Apalagi, menurut Heri, kontrak pedagang PGC di tahun 2025 ini mau habis. Para pedagang yang berjualan harus memperbarui kontraknya, meski kemungkinan nominalnya menjadi lebih mahal.
"Ini kan tanahnya Pemda, bangunanya punya swasta. Nah sekarang kontraknya PGC mau habis, inikan PGC cuman sebagai pengelolaan, di bulan Juli tahun 2025, pedagang harus bayar, otomatis kan tambah mahal kontaknya, nggak kayak dulu, dengan kondisi kayak gini, nggak tau pedagang minat lagi apa nggak," tutur Heri.
Heri berharap semoga di bulan Ramadan, PGC dapat kembali ramai, agar bisa menutup modal jualannya selama satu tahun. "Yah semoga saja, pas bulan Ramadan bisa ramai lagi, dan kontraknya juga bisa lebih baik lagi buat pedagang, dan pengelola," pungkas Heri.

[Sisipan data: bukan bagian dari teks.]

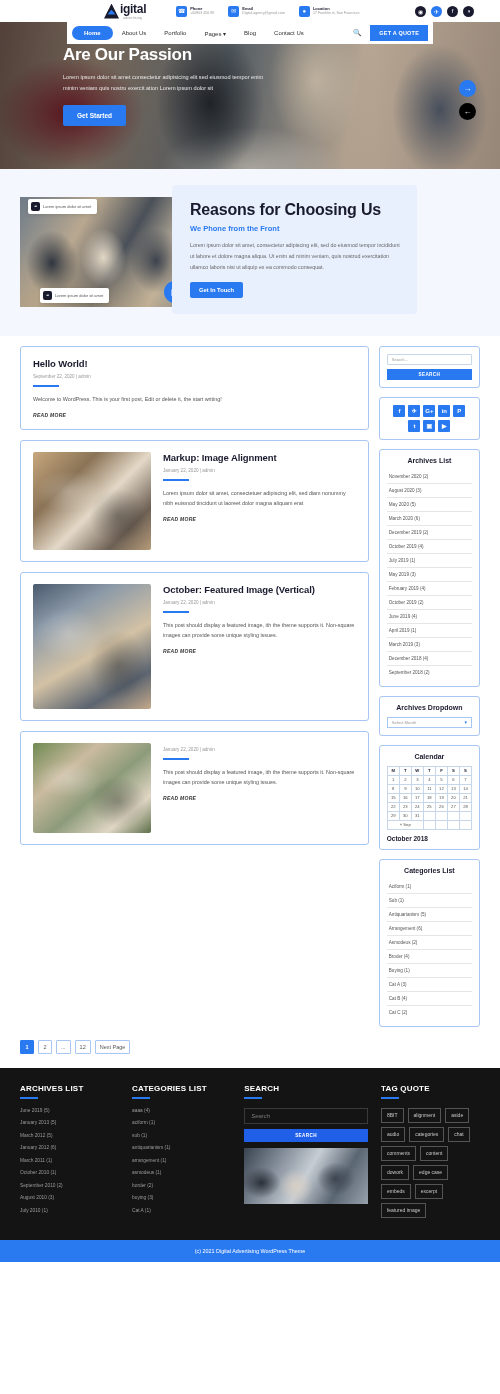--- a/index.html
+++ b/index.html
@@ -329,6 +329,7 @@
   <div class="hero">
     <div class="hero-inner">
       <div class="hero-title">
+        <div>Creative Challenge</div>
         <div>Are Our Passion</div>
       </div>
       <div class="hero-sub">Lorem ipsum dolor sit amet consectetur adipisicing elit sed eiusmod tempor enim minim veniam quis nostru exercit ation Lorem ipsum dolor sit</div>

Selain Heri, pedagang lain yang mengeluhkan sepinya PGC adalah Dani. Sejak 2006, Dani berjualan pakaian di PGC. Berbeda dengan sekarang, dulu, dalam sehari Dani bisa mendapatkan omzet mencapai jutaan, tapi sekarang, tak jarang, dalam sehari Dani tidak mendapat omzet sama sekali. Meski begitu, Dani bertahan sambil berharap, PGC kembali ramai di bulan Ramadan tiba.
"Dulu hari biasa dapat 1 juta sehari itu gampang, tapi sekarang, sehari kadang nggak ada yang beli sama sekali juga pernah, penyebabnya yah tadi gara-gara jualan online," pungkas Dani.